Approximately 20 to 30 of the wealthiest universities will be subject to a 1.4 percent excise tax on their endowments, according to Neil McCluskey, a director at the pro-liberty Cato Institute who spoke with The Daily Caller News Foundation Thursday.

The 1.4 percent excise tax will be levied on universities with endowments totaling more than $500,000 per student and will include prestigious Ivy League institutions like Harvard University, which has a $35.7 billion endowment, and Yale University, with a $25.4 billion endowment.

“It would be shocking if schools didn’t find a way to move or reclassify [endowments],” McCluskey, director of Cato’s center for educational freedom, told TheDCNF.

“There’s a lot of uncertainty about how this will actually be done and we probably won’t know until the regulations are written,” he said. The director explained that the bill technically uses the term “net investment income,” which he believes refers to the earnings that schools make on their endowments, as opposed to the total endowment.

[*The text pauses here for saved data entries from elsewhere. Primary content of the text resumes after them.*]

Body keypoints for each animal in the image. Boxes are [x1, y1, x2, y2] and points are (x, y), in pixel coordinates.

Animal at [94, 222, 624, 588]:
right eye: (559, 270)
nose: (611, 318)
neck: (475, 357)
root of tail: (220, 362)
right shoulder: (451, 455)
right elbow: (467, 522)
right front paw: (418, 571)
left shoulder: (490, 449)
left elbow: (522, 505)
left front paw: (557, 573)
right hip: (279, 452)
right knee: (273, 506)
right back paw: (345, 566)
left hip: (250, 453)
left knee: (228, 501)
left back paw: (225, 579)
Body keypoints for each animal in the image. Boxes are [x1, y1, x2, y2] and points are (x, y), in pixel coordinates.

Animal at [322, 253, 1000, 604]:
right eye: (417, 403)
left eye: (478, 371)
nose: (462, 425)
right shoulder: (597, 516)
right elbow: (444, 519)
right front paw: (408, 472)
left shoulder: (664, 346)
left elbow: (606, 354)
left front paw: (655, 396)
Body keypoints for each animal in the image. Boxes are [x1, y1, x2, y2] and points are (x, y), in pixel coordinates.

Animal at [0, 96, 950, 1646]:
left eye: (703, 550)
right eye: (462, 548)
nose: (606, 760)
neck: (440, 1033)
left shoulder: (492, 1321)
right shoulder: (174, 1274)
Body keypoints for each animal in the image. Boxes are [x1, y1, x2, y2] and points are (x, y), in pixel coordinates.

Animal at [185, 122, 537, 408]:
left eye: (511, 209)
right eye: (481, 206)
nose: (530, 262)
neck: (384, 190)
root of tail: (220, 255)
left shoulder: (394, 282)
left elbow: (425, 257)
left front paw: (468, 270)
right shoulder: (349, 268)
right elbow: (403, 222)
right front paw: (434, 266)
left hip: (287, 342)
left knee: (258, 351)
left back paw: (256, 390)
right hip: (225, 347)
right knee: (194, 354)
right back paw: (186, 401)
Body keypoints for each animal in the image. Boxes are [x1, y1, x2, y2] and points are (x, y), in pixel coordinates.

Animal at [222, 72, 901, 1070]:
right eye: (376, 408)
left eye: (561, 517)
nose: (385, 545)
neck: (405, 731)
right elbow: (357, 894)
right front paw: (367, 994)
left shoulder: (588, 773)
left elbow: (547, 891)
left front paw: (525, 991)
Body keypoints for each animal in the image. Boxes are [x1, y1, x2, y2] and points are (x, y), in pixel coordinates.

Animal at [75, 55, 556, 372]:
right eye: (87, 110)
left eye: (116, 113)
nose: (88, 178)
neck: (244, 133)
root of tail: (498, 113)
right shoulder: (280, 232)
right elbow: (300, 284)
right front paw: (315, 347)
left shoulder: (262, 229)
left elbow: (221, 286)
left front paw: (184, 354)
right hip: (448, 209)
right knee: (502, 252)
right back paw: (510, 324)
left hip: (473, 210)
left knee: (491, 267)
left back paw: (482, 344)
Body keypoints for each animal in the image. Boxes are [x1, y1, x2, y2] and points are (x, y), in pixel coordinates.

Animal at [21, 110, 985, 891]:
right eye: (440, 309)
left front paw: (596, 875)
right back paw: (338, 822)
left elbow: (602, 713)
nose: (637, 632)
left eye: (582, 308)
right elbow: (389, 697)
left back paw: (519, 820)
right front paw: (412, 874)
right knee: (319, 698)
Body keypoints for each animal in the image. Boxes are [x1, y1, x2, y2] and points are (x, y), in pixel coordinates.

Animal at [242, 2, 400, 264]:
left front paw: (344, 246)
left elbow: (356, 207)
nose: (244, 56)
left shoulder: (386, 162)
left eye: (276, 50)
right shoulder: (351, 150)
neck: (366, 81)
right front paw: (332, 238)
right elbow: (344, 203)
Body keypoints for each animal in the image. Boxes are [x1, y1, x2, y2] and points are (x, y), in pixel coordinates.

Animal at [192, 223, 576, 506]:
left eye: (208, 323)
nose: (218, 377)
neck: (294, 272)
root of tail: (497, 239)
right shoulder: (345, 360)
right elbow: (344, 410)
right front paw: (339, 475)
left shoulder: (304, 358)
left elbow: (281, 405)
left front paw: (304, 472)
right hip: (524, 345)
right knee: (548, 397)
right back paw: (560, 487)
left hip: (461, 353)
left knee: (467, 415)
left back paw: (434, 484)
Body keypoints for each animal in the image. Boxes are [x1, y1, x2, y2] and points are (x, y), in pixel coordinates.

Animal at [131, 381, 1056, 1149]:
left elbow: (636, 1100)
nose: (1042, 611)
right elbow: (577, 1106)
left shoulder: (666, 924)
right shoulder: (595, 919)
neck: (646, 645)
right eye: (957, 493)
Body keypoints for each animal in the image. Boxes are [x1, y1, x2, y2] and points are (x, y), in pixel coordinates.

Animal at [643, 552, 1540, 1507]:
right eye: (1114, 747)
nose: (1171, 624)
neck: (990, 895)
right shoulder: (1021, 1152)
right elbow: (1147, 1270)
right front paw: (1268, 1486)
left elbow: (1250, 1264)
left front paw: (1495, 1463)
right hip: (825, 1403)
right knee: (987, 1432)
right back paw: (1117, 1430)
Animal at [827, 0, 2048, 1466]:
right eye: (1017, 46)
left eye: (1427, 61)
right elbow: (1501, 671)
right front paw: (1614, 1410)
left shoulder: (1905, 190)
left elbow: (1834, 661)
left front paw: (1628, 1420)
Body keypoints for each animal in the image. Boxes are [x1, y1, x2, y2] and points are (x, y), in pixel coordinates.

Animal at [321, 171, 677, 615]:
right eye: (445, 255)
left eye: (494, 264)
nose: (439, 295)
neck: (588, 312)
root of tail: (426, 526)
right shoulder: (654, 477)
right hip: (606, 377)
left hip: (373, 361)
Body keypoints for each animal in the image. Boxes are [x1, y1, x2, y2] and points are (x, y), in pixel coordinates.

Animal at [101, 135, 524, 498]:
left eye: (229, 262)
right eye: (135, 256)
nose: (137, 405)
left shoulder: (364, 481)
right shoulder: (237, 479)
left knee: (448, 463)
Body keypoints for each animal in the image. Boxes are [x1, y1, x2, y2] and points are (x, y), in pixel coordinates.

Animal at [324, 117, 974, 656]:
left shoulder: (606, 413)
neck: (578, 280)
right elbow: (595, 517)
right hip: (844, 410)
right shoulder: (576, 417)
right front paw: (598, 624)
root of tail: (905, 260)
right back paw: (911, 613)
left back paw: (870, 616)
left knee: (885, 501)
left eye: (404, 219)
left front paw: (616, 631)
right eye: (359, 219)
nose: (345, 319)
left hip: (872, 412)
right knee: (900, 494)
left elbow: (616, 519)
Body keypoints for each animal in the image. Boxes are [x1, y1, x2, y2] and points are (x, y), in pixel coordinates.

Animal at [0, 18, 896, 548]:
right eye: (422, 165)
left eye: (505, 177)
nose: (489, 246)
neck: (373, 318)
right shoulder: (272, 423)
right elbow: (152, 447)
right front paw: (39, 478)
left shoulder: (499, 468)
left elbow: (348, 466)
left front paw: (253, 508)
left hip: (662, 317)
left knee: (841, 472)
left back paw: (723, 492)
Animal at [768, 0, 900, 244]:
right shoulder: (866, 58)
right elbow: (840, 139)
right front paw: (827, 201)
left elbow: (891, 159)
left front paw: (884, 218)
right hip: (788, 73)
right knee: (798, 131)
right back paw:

Previous university endowment proposals stipulated that if a school did not spend a certain amount of the fund each year, it would be taxed.

McCluskey said that universities typically use endowments to build various centers or fund scholarships for certain disciplines. He contrasted the funds with University of Virginia’s $2.3 billion “slush fund,” which he described as an amount not dedicated to any particular initiative. But he still raised questions concerning some endowment uses.

“Should we be encouraging through the tax code someone giving $100 million…to study medieval art?” he asked. “Everyone has all sorts of definitions about what is important.”

The director remarked that although he personally does not approve of the tax, “Republicans, in particular, aren’t big fans of higher education and they sure don’t like the really rich schools.” (RELATED: Majority Of Republicans Think Higher Education Is Bad For America)

While high-income students make up a large proportion of the student populations for many of the effected schools, Berea College, a Christian school in Kentucky, is a bit of an outlier, reported Politico. Berea charges no tuition and explicitly recruits low-income students.

“It seems so unfortunate that the political strife over tax reform in our country will result in greater difficulty for colleges seeking to serve low-income students,” Lyle Roelofs, president of Berea, told Politico.

McCluskey estimated that the federal government would accrue around $20 million from the endowment provision.